:: PROVIDED RECORDS ::

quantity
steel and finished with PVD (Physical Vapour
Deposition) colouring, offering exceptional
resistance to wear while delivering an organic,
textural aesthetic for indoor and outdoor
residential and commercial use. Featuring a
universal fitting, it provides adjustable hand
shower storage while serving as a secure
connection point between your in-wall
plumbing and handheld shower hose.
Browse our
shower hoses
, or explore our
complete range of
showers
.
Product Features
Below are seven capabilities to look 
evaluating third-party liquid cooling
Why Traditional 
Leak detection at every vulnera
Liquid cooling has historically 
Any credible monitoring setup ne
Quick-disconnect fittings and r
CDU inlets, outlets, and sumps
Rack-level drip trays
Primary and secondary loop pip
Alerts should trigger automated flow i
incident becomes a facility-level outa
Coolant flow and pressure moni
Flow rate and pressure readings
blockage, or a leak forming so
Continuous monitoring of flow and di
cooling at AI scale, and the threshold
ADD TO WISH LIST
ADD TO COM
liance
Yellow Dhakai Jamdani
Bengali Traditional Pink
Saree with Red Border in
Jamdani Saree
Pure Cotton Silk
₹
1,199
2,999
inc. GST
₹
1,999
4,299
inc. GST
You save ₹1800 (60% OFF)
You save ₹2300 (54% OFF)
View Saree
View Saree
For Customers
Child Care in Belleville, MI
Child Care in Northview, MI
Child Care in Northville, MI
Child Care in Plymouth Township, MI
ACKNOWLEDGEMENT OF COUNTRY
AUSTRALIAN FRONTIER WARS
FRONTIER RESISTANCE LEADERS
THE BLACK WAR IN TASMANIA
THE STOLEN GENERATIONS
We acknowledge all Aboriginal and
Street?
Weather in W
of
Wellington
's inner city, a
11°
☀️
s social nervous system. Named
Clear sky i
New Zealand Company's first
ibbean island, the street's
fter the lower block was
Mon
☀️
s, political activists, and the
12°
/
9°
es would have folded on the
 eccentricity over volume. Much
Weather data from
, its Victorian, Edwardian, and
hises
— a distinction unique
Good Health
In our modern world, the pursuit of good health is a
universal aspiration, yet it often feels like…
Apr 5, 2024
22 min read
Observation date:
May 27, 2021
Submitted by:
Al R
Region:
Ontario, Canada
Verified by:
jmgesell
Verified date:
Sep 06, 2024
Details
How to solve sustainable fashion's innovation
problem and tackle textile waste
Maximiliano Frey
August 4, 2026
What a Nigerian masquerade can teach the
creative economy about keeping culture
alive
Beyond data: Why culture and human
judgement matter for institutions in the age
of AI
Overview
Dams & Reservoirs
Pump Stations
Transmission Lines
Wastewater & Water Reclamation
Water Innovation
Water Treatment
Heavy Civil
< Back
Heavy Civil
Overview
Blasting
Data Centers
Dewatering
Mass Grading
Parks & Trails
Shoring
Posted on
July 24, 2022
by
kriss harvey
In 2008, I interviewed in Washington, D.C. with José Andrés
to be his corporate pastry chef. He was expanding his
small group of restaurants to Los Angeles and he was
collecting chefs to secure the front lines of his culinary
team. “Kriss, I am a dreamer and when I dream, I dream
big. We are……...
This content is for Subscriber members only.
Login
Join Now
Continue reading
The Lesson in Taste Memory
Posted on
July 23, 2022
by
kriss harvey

:::

Copy out every line from the start of the items through the line containing "incident becomes a facility-level outa", without changing any of them.

quantity
steel and finished with PVD (Physical Vapour
Deposition) colouring, offering exceptional
resistance to wear while delivering an organic,
textural aesthetic for indoor and outdoor
residential and commercial use. Featuring a
universal fitting, it provides adjustable hand
shower storage while serving as a secure
connection point between your in-wall
plumbing and handheld shower hose.
Browse our
shower hoses
, or explore our
complete range of
showers
.
Product Features
Below are seven capabilities to look 
evaluating third-party liquid cooling
Why Traditional 
Leak detection at every vulnera
Liquid cooling has historically 
Any credible monitoring setup ne
Quick-disconnect fittings and r
CDU inlets, outlets, and sumps
Rack-level drip trays
Primary and secondary loop pip
Alerts should trigger automated flow i
incident becomes a facility-level outa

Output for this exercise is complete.